● SOURCE TEXT:
○ ○ ○

The trial court admitted body camera footage from the scene of the
accident. Relevant to the instant appeal, the footage captured, inter alia, an
exchange between Officer Pennington and Mr. Cook in which the former asked
the latter if he had seen who was driving the car. Mr. Cook indicated that Ms.
Dowling got out of the passenger seat. Officer Pennington explained to Mr.
Cook that Ms. Dowling had told Officer Pennington that she was driving. Mr.
Cook reiterated that he had seen Ms. Dowling come out of the passenger side
of the car and not the driver’s side. Mr. Cook then speculated that if Ms.
Dowling had been driving, she would not have come out of the passenger side
“unless the door is busted over there and [Appellant] was dragging her out.”
Exh. C-1, 6:00. Immediately after this exchange, the footage captured Officer
Pennington walking over to Appellant’s vehicle and open the driver’s side door,
thereby demonstrating that the door was not “busted.”
-4- J-S42035-23
On cross-examination, Appellant’s counsel attempted to question Officer
Pennington about the exchange with Mr. Cook captured by the body camera
footage regarding whether the driver’s side door of Appellant’s vehicle was
“pinned.” The Commonwealth objected to Appellant’s counsel’s efforts to
determine whether Officer Pennington believed “pinned” means “unopenable”
or “cannot be opened all the way.” N.T. Trial, 10/28/22, at 143-44. The trial
court sustained the objection.
Mr. Cook also testified for the Commonwealth. He testified that he
heard the crash from inside the fire department where he worked. He further
testified he saw Appellant attempting to pull Ms. Dowling from the passenger
seat of his Appellant’s vehicle. Mr. Cook testified that he went to aid Appellant
in removing Ms. Dowling from the car.

○ ○ ○

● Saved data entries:

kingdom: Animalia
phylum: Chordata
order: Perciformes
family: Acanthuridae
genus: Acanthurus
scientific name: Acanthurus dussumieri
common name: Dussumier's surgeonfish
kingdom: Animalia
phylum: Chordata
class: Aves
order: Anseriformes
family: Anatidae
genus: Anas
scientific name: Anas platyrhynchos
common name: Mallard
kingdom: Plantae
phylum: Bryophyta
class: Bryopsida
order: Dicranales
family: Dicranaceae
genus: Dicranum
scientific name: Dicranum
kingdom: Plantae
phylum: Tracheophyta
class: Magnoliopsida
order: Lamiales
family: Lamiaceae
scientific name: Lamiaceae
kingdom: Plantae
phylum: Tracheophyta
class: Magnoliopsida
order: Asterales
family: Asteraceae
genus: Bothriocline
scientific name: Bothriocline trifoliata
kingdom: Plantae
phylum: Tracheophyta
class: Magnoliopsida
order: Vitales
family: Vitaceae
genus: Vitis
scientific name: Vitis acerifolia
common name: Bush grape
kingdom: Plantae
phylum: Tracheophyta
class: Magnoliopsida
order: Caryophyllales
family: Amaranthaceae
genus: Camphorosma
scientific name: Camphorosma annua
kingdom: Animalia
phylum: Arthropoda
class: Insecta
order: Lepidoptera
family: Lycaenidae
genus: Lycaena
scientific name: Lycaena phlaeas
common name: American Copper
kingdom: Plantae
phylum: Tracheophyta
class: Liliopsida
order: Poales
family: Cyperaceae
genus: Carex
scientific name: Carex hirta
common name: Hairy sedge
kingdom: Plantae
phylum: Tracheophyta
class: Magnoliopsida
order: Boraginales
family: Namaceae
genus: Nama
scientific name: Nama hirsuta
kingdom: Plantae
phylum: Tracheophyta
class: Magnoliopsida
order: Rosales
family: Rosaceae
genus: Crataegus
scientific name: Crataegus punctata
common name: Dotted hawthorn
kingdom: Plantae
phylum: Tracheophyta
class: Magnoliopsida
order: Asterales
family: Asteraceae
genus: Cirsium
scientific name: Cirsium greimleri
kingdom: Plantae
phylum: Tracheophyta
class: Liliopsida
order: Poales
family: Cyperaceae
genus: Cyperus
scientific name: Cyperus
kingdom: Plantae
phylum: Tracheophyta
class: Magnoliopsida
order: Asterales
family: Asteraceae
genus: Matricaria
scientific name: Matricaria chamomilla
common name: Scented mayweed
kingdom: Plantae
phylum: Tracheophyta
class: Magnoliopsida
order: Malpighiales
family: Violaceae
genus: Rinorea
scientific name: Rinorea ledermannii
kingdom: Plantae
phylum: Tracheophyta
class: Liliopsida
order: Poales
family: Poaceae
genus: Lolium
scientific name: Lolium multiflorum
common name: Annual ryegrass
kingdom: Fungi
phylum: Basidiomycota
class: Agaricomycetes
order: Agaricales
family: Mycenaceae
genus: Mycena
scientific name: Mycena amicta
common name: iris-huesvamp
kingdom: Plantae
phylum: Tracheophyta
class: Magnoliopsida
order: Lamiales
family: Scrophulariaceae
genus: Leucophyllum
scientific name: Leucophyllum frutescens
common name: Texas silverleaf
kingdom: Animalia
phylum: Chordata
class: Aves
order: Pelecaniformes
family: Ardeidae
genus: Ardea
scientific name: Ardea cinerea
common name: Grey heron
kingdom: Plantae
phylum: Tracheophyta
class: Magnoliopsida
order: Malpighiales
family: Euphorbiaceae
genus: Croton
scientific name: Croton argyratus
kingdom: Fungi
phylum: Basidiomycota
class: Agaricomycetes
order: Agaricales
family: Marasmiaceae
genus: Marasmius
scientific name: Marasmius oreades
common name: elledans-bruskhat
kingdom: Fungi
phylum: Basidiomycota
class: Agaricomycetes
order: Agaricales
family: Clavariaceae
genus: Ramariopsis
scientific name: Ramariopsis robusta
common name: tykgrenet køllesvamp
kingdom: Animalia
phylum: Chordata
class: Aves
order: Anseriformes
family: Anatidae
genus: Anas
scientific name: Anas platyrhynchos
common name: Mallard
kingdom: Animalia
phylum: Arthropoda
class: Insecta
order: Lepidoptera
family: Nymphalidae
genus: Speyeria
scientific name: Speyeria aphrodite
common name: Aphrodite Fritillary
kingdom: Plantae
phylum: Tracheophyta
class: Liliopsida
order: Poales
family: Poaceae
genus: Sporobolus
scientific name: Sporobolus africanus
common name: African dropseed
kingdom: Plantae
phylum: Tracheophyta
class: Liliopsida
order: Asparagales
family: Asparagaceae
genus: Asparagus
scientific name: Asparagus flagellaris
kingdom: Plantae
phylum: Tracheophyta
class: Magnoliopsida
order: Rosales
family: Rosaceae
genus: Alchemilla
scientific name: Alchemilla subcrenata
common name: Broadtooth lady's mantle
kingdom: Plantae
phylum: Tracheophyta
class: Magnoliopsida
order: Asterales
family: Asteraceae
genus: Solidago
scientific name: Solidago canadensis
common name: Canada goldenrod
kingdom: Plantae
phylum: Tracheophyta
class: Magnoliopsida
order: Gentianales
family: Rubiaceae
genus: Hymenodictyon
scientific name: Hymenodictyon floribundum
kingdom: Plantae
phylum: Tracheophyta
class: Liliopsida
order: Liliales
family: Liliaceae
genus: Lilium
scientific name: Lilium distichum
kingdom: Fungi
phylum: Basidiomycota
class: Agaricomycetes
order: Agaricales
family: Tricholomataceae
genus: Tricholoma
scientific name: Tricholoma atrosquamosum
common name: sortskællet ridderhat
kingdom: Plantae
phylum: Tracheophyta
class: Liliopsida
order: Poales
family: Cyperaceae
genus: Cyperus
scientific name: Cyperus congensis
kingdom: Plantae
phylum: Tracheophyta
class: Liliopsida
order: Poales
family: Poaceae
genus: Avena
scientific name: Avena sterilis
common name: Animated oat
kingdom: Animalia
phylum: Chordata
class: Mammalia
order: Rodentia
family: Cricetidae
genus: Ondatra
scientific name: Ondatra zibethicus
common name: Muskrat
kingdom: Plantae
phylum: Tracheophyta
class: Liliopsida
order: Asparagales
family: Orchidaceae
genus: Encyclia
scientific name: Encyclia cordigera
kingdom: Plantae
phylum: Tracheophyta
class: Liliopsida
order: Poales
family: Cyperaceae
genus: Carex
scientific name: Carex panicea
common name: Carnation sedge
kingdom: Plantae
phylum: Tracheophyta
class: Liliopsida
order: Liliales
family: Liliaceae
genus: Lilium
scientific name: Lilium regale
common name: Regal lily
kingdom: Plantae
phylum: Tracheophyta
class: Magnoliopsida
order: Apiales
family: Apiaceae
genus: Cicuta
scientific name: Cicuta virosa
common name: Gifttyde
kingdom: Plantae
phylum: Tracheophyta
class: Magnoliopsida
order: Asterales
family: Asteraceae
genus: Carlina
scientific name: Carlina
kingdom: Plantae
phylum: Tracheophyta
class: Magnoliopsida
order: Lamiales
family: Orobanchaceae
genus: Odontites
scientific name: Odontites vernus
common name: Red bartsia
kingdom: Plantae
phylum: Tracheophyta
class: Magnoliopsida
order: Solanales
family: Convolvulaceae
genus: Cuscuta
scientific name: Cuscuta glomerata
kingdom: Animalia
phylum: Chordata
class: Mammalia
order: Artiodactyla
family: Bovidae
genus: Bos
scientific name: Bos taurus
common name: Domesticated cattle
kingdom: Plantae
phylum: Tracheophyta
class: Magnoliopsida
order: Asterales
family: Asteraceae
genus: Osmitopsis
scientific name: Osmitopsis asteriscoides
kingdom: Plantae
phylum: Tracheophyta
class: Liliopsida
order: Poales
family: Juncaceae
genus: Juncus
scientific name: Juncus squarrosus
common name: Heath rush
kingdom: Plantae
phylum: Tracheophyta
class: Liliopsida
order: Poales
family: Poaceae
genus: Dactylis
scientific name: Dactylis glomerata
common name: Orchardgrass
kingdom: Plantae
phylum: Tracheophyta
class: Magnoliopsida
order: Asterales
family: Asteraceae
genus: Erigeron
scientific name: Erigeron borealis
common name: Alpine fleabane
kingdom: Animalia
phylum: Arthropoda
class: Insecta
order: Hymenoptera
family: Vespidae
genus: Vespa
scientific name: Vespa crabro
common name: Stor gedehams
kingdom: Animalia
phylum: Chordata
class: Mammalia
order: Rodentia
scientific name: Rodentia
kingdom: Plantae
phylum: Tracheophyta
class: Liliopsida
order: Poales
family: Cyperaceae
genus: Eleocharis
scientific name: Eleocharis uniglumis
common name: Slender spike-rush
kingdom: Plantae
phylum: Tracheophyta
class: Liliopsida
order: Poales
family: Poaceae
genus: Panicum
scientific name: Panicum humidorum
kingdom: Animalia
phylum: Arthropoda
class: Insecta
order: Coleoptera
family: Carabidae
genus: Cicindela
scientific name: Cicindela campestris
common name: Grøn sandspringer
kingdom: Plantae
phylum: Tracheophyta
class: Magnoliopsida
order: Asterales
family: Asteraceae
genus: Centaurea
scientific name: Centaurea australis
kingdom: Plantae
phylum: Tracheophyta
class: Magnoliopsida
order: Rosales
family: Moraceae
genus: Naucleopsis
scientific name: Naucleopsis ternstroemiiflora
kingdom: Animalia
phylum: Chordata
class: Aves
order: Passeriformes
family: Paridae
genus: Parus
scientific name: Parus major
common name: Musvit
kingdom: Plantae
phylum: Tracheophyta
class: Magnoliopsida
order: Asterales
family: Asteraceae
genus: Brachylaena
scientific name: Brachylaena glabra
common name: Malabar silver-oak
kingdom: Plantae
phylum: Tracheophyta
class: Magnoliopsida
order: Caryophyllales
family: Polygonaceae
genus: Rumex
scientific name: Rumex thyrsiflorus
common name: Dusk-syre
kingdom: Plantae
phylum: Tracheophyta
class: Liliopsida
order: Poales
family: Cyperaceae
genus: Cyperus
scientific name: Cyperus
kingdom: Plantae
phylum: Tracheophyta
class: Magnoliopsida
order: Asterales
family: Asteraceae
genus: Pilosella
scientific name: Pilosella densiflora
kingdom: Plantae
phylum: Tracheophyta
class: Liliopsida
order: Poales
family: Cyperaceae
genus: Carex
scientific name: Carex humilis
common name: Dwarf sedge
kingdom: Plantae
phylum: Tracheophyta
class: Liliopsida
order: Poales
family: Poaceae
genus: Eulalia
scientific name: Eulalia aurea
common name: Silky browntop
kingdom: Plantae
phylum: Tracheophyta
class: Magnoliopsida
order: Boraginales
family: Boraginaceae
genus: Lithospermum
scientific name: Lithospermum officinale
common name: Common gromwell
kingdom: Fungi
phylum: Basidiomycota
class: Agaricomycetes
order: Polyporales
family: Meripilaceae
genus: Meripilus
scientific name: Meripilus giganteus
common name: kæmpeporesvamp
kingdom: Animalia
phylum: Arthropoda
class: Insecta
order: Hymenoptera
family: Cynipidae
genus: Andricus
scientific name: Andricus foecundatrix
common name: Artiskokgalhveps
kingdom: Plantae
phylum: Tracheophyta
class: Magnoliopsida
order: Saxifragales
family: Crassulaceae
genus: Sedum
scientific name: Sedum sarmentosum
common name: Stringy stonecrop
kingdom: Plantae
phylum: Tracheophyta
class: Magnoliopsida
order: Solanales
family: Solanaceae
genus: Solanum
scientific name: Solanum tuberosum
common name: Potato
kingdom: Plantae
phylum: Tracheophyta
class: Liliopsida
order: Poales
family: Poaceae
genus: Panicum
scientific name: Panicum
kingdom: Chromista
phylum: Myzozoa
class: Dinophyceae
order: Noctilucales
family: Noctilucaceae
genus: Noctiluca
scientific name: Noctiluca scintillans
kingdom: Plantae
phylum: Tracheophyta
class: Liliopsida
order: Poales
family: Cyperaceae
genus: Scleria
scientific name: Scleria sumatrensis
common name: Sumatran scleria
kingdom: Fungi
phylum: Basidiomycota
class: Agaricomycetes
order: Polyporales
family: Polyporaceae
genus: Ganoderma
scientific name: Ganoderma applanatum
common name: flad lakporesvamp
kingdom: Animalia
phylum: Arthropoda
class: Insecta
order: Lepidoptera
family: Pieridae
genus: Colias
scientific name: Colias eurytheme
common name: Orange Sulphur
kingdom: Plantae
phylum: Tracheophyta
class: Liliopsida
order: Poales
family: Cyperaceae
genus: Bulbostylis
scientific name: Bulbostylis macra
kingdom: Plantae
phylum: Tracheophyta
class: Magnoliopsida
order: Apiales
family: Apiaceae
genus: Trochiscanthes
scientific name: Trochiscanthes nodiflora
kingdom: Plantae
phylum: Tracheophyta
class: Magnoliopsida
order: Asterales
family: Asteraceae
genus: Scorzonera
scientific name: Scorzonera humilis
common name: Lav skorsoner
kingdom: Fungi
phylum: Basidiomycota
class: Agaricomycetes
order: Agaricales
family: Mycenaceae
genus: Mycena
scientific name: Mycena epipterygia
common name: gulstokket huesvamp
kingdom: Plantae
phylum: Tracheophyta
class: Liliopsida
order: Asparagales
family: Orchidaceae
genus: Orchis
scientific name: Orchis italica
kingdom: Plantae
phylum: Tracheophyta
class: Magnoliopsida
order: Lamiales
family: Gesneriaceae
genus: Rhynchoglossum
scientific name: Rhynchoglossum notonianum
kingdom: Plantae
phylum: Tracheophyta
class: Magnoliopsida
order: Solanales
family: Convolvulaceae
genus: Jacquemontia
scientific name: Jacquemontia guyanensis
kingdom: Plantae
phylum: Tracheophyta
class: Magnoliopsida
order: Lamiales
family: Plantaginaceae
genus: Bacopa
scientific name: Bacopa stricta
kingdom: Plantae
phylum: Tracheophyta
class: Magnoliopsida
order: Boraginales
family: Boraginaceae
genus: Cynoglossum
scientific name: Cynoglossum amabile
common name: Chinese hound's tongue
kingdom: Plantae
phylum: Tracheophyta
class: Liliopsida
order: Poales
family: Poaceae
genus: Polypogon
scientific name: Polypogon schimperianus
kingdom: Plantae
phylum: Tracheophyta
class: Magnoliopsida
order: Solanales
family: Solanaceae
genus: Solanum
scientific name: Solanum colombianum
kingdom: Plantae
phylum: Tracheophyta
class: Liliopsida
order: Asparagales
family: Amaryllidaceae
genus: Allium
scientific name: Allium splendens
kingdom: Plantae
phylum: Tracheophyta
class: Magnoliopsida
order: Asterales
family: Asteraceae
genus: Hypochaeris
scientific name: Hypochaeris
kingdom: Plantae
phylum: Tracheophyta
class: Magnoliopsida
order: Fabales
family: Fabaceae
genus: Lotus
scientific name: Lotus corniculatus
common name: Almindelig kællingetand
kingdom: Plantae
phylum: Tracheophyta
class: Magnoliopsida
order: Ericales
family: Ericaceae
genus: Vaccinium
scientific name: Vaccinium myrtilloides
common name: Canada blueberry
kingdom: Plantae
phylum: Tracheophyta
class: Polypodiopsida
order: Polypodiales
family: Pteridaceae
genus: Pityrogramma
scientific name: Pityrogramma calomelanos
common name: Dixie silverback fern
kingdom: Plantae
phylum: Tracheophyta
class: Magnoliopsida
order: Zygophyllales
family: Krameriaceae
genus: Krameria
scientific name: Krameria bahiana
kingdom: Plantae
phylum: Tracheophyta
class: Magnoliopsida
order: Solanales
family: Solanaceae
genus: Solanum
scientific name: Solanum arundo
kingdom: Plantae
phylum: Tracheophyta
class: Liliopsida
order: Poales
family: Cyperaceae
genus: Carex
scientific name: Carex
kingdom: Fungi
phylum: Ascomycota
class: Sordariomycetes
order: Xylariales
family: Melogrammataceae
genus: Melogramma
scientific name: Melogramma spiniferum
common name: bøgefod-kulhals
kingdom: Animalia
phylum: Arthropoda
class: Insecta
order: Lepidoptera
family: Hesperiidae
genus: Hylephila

○ ○ ○

● APPLY WHAT YOU READ:
1 – Reproduce the court opinion passage word for word, from "The trial court" up to and including "that if Ms.".
2 – Extend the court opinion passage on the trial testimony, starting right after its final sentence.

● RESULTS FOR THE EXERCISE:
1 –
The trial court admitted body camera footage from the scene of the
accident. Relevant to the instant appeal, the footage captured, inter alia, an
exchange between Officer Pennington and Mr. Cook in which the former asked
the latter if he had seen who was driving the car. Mr. Cook indicated that Ms.
Dowling got out of the passenger seat. Officer Pennington explained to Mr.
Cook that Ms. Dowling had told Officer Pennington that she was driving. Mr.
Cook reiterated that he had seen Ms. Dowling come out of the passenger side
of the car and not the driver’s side. Mr. Cook then speculated that if Ms.

2 –
On cross-examination, Appellant’s counsel asked Mr. Cook if he had told
Officer Pennington that Appellant must have dragged Ms. Dowling out of the
car through the passenger side because the driver’s side was “busted.” Mr.
Cook testified that, in an effort to reconcile what he had seen with Appellant’s
statement to Officer Pennington that Ms. Dowling had been driving, he merely
hypothesized that “unless the door is pinned shut, that would be why he pulled
her through.” N.T. Trial, 10/28/22, at 46.
The trial court also admitted into evidence video surveillance footage
from the intersection recorded at the time of the accident. The video, and
Officer Pennington’s testimony describing it, showed that the Victim’s white
sedan was initially sitting still at a steady red traffic light while the light
-5- J-S42035-23
controlling the opposing traffic on Street Road turned from yellow to red.
Thereafter, the traffic light controlling traffic on Trevose Road in front of the
Victim’s vehicle turned green and the Street Road light remained a steady red.
The Victim’s vehicle entered the intersection and Appellant’s black sedan
drove through the same intersection immediately thereafter, notwithstanding
that the traffic light controlling Street Road remained red.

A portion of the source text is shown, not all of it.